**Qué se pide**
Copia el texto sobre los gobiernos de Fox y López Obrador desde "En 2003, la" hasta "hablador se terminó.", ambos incluidos, y reemplaza "se desinfló" por "se vino abajo".

**Texto**
• La administración de López cada vez tiene mayores similitudes con la de Fox, decepción, frustración y pocos resultados

Bernardo López

En 2003, la promesa de cambio que tanto cacareó el presidente Vicente Fox se desinfló completamente debido a que no pudo estar a la altura de las necesidades y exigencias de la población. Tres años después de haber arrasado en las elecciones presidenciales, el éxito del ranchero hablador se terminó.

La decepción se pudo palpar en las elecciones a diputaciones federales intermedias, en las cuales el PAN perdió 54 escaños, para quedarse con 151, cuando en el 2000 obtuvo 205.

Este efecto podría reeditarse en el 2021, tres años después de la aplastante victoria de Morena, PES y PT, con la coalición ‘Juntos Haremos Historia’, con el pejelagarto -porque ahora sí ya se confirmó que no sólo es peje-.

El golpe político que recibió el presidente Obrador, derivado a la difusión de un video donde se puede apreciar a su hermano Pío López recibir millones de pesos abrió un boquete en su credibilidad y perdió toda su autoridad moral frente a los mexicanos. Únicamente sus ciegos simpatizantes no verán la realidad.

El pésimo trabajo del gobierno para manejar la economía y la estrategia para disminuir las bajas por la pandemia han sido la marca y los votantes recordarán eso el 6 de junio de 2021.

El 7 de septiembre comenzará de manera oficial el periodo electoral y los ataques, lejos de disminuir, se incrementarán; tal vez presenciaremos como la 4T deja de ser el proyecto prometedor del 2018.

En 2021 acudirán más de 95 millones de personas a sufragar, sin la imagen de López Obrador en las boletas, un factor que podría cambiar la balanza; el peje está apresurado por poder incluirse, pero le va a ser muy difícil.

En estas elecciones estarán en juego 500 diputaciones federales, 15 gubernaturas -Baja California, Baja California Sur, Campeche, Chihuahua, Colima, Guerrero, Michoacán, Nayarit, Nuevo León, Querétaro, San Luis Potosí, Sinaloa, Sonora, Tlaxcala y Zacatecas-, además de congresos locales y ayuntamientos, en 30 entidades.

Uno de los primeros sondeos que podrían proyectar los resultados de las elecciones de 2021 es la rifa del avión presidencial -que no rifa el avión presidencial- pues es un referéndum hacia el trabajo del presidente Obrador y de su equipo.

(Datos recopilados)
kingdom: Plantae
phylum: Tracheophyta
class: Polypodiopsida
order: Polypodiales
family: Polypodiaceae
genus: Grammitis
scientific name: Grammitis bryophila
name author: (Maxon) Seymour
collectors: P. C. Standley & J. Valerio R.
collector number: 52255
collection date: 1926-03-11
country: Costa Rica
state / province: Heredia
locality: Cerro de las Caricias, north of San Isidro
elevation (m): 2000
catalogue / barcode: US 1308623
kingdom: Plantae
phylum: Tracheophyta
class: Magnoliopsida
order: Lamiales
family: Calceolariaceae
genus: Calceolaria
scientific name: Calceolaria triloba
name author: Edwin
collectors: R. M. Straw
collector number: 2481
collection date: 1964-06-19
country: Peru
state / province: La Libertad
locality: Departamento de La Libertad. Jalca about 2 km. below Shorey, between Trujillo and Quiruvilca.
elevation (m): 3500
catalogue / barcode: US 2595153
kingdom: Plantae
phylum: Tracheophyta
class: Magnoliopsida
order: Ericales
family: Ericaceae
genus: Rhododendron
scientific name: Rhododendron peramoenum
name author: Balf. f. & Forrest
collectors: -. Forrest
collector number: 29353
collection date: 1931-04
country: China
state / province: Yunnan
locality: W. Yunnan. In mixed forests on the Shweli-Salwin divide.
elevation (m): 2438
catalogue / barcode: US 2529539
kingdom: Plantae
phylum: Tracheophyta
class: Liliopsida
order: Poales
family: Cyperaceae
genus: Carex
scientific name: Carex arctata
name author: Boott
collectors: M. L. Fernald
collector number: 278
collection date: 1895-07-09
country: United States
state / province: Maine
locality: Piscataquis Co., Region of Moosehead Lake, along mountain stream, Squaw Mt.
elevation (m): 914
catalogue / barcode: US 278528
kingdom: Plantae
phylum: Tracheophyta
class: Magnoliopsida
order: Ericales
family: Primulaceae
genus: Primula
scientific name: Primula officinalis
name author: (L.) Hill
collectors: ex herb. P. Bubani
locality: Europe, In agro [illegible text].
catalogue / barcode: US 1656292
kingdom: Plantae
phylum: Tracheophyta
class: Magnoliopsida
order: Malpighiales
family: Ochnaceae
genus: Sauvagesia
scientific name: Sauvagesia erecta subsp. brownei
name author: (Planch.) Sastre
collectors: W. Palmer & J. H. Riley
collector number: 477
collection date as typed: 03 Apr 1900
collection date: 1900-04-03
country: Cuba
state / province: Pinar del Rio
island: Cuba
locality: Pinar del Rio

**Tarea resuelta**
En 2003, la promesa de cambio que tanto cacareó el presidente Vicente Fox se vino abajo completamente debido a que no pudo estar a la altura de las necesidades y exigencias de la población. Tres años después de haber arrasado en las elecciones presidenciales, el éxito del ranchero hablador se terminó.